Last night the White House was lit up in rainbow lights. But that wasn't the only appearance of rainbows in the night. There is the I-35 bridge in Minneapolis, the Empire State building, the Disney Castle, Denver's City-County building, and the Capitol building in Puerto Rico.
Reactions from GOP prez. candidates tend to fall in just a few categories.
Christie and Kasich: The Supremes have spoken. Let's move on.
Bush, Carson, Graham, Rubio, Fiorina: The Supremes have spoken, but I'm going to support religious freedom laws.
Walker, Perry, Santorum: Time for an amendment to the Constitution (which was tried about a dozen years ago and didn't succeed).
Huckabee, Cruz: "I will not acquiesce!" and, The problem is the lawlessness of the court! Time to remove the lawless ones and institute term limits for Justices.
Jindal: I won't permit gay marriage in Louisiana until the 5th Circuit Court specifically tells me I must!
Louisiana's case is before the 5th Circuit, who put the case on hold until the Supremes had their say.
Mississippi has also refused to let same-sex couples marry, though its governor is not running for prez. This state may refuse all marriage licenses until forced. The Attorney General says the 5th Circuit has put a stay on same-sex marriages and he won't budge until the 5th Circuit removes that stay.
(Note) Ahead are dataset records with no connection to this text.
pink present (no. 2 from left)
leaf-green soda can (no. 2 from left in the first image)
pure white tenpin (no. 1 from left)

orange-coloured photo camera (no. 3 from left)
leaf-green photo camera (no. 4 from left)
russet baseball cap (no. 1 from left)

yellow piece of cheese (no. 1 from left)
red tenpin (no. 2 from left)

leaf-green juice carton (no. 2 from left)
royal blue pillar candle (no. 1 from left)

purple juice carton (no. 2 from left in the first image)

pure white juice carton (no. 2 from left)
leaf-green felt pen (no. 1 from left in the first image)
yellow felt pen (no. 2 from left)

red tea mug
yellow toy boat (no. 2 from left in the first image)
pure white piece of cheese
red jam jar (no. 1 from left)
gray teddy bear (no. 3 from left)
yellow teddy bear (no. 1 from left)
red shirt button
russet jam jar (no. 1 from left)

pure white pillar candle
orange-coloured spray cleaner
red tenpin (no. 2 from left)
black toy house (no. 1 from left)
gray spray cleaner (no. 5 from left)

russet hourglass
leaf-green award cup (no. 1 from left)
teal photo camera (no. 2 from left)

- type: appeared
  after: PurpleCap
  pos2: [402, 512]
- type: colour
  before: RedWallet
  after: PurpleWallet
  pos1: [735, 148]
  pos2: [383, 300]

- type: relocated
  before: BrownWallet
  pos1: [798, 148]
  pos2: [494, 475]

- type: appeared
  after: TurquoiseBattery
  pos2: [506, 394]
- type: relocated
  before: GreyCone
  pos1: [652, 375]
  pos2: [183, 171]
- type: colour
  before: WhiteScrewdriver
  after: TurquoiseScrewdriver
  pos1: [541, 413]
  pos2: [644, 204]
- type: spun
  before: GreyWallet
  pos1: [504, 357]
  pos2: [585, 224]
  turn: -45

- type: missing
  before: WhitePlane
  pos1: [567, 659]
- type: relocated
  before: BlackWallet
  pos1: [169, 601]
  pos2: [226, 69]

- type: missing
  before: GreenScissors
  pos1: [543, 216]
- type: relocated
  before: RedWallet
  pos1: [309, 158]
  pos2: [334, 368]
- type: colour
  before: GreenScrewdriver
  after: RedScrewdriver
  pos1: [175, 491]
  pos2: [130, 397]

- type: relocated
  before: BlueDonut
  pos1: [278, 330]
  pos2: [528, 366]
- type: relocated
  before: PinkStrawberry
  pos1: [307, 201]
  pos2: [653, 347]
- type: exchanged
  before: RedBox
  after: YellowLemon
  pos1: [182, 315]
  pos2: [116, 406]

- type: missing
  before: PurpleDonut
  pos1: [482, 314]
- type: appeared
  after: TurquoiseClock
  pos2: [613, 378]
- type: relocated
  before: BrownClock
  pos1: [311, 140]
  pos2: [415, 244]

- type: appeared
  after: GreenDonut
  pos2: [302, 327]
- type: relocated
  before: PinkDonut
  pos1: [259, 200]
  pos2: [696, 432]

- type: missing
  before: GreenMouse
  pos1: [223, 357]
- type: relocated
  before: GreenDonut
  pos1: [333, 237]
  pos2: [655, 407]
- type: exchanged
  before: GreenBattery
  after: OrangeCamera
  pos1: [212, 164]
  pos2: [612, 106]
The Texas AG has tried a similar trick, but many county clerks are ignoring him.
The response from Democratic candidates was unanimous: This is a wonderful ruling.
Amy Howe of SCOTUSblog explains yesterday's ruling In Plain English. As thorough and lofty as Kennedy's opinion is, it comes down to "some rights are too important to leave to the democratic process." That same-sex marriage is one of those rights is the major point of disagreement in Roberts' dissent.